J'ai bien des fois assisté à des réunions de personnes qui, d'après les critères de la culture traditionnelle, étaient considérées comme très évoluées, et qui s'étonnaient toutes, avec beaucoup de verve, de ce que les scientifiques fussent si incultes. Il m'est, en une ou deux occasions, arrivé de m'irriter de ces propos et de demander qui, de toute cette honorable compagnie, était capable de dire en quoi consistait la deuxième loi de la thermodynamique. Ma question jeta un froid dans l'assistance et demeura sans réponse : c'était pourtant, dans le domaine de la science, à peu près l'équivalent de la question « Avez-vous lu une oeuvre de Shakespeare ? ».
Il faut regarder les choses en face. Il est techniquement possible d'étendre la révolution scientifique à l'Inde, l'Afrique, l'Asie du sud-est, l'Amérique latine et le Moyen-Orient, et ce en l'espace de cinquante ans. Les Occidentaux n'ont pas le droit de l'ignorer. De même qu'ils n'ont pas le droit d'ignorer que c'est là, pour nous, la seule façon de conjurer les trois dangers qui nous menacent, à savoir la guerre nucléaire, la surpopulation, le fossé entre les riches et les pauvres. Il est des cas où l'innocence devient le pire des crimes.

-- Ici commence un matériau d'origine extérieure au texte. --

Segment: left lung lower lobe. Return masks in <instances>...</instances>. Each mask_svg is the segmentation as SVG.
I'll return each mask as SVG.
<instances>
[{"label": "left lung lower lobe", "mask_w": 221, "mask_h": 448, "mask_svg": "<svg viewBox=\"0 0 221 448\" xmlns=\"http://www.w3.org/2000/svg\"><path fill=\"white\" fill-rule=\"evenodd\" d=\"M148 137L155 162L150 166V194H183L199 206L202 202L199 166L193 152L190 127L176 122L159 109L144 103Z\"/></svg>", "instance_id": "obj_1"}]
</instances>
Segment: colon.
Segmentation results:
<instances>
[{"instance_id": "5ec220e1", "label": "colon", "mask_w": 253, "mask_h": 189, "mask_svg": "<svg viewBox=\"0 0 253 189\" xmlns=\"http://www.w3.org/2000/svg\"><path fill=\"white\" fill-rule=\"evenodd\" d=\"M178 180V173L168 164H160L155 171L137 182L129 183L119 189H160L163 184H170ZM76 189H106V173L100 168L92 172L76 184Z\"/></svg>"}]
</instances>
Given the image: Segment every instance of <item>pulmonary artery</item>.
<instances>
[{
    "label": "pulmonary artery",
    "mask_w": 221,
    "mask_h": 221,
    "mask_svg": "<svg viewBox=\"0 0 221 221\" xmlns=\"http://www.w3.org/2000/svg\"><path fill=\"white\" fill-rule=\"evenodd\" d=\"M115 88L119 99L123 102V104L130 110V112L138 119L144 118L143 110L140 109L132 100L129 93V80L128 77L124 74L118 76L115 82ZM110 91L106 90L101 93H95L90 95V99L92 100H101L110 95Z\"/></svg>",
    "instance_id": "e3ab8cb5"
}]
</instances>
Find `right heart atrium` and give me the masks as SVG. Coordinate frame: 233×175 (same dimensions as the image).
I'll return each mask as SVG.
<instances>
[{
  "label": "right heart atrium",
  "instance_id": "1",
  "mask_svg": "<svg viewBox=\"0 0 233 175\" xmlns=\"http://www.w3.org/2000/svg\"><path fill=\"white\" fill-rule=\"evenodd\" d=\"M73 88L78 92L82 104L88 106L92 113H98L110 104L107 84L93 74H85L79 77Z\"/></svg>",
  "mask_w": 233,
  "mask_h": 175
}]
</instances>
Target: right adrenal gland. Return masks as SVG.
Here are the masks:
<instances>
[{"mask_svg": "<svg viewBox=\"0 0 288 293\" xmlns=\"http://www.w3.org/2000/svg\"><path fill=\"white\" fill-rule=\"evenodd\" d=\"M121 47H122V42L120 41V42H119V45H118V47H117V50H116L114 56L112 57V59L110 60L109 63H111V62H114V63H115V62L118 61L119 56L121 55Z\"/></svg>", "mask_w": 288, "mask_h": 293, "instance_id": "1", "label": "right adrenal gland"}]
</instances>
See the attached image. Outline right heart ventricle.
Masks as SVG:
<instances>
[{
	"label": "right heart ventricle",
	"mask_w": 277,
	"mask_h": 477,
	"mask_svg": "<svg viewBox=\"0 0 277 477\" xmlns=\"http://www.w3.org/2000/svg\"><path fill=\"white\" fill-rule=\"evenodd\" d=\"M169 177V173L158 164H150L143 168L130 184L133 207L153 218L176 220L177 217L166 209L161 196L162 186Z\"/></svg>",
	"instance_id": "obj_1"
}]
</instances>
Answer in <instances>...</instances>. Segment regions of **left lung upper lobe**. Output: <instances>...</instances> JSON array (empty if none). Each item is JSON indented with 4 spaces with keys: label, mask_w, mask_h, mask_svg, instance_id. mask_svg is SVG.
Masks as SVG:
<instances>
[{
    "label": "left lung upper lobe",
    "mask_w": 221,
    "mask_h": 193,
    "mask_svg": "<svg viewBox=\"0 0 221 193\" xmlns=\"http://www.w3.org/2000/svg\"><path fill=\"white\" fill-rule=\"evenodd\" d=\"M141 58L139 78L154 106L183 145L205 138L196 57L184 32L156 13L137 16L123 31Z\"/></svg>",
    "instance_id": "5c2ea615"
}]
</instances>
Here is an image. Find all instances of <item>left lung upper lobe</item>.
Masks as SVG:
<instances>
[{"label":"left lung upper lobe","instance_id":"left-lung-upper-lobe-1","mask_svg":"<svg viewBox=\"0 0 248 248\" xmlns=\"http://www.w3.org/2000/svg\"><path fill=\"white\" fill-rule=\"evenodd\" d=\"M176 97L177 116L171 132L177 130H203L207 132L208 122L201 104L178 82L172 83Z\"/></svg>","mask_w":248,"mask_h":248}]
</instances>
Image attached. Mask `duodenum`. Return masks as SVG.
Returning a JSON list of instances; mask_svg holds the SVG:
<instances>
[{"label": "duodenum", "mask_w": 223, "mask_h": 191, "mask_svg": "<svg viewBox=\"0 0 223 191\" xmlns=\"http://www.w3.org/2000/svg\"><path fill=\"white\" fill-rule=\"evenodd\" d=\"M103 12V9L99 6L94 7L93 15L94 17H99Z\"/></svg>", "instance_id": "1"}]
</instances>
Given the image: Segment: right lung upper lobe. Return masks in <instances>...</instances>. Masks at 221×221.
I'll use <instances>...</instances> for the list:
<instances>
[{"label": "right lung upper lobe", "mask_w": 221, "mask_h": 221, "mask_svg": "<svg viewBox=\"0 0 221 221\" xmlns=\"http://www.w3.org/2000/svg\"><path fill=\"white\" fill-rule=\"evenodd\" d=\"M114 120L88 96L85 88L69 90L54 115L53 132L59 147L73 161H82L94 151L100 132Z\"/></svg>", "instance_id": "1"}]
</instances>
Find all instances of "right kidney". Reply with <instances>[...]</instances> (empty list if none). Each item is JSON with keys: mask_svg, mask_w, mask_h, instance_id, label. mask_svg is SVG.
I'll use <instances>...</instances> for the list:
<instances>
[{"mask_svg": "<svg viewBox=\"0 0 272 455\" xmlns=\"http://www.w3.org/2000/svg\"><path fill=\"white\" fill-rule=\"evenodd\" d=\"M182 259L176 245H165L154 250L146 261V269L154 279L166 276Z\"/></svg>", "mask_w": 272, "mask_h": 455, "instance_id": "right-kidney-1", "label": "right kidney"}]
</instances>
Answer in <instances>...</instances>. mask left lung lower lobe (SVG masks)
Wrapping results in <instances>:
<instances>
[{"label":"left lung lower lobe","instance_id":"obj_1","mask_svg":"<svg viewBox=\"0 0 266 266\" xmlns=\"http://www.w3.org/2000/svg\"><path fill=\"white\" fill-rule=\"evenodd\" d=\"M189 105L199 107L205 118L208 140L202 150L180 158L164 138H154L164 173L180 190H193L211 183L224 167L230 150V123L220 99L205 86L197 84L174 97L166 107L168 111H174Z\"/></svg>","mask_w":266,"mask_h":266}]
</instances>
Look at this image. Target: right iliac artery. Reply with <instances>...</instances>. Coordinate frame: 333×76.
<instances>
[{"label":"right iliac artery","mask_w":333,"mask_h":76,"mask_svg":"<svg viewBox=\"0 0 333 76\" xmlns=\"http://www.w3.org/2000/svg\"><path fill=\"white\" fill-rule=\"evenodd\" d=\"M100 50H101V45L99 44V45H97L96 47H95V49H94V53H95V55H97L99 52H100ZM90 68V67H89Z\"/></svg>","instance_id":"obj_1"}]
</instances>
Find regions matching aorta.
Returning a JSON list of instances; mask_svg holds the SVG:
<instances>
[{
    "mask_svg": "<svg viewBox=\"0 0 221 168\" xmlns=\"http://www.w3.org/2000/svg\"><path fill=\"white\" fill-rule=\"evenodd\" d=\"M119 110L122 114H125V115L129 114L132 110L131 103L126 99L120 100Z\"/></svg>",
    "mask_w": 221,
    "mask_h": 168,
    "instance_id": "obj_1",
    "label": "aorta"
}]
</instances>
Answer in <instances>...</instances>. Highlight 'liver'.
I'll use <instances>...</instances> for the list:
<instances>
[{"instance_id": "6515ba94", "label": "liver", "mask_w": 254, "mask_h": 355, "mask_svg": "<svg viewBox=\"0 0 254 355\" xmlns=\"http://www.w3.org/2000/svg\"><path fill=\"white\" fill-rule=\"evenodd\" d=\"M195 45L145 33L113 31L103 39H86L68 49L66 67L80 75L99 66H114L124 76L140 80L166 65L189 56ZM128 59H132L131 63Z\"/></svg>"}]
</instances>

Les non-scientifiques sont fermement convaincus que les scientifiques n'ont aucune conscience de la condition humaine et que leur optimisme est un optimisme de surface. Les scientifiques, de leur côté, croient que les intellectuels littéraires sont des gens aux vues courtes, singulièrement indifférents à leurs semblables, foncièrement anti-intellectuels et soucieux de réduire l'art et la pensée au moment existentiel.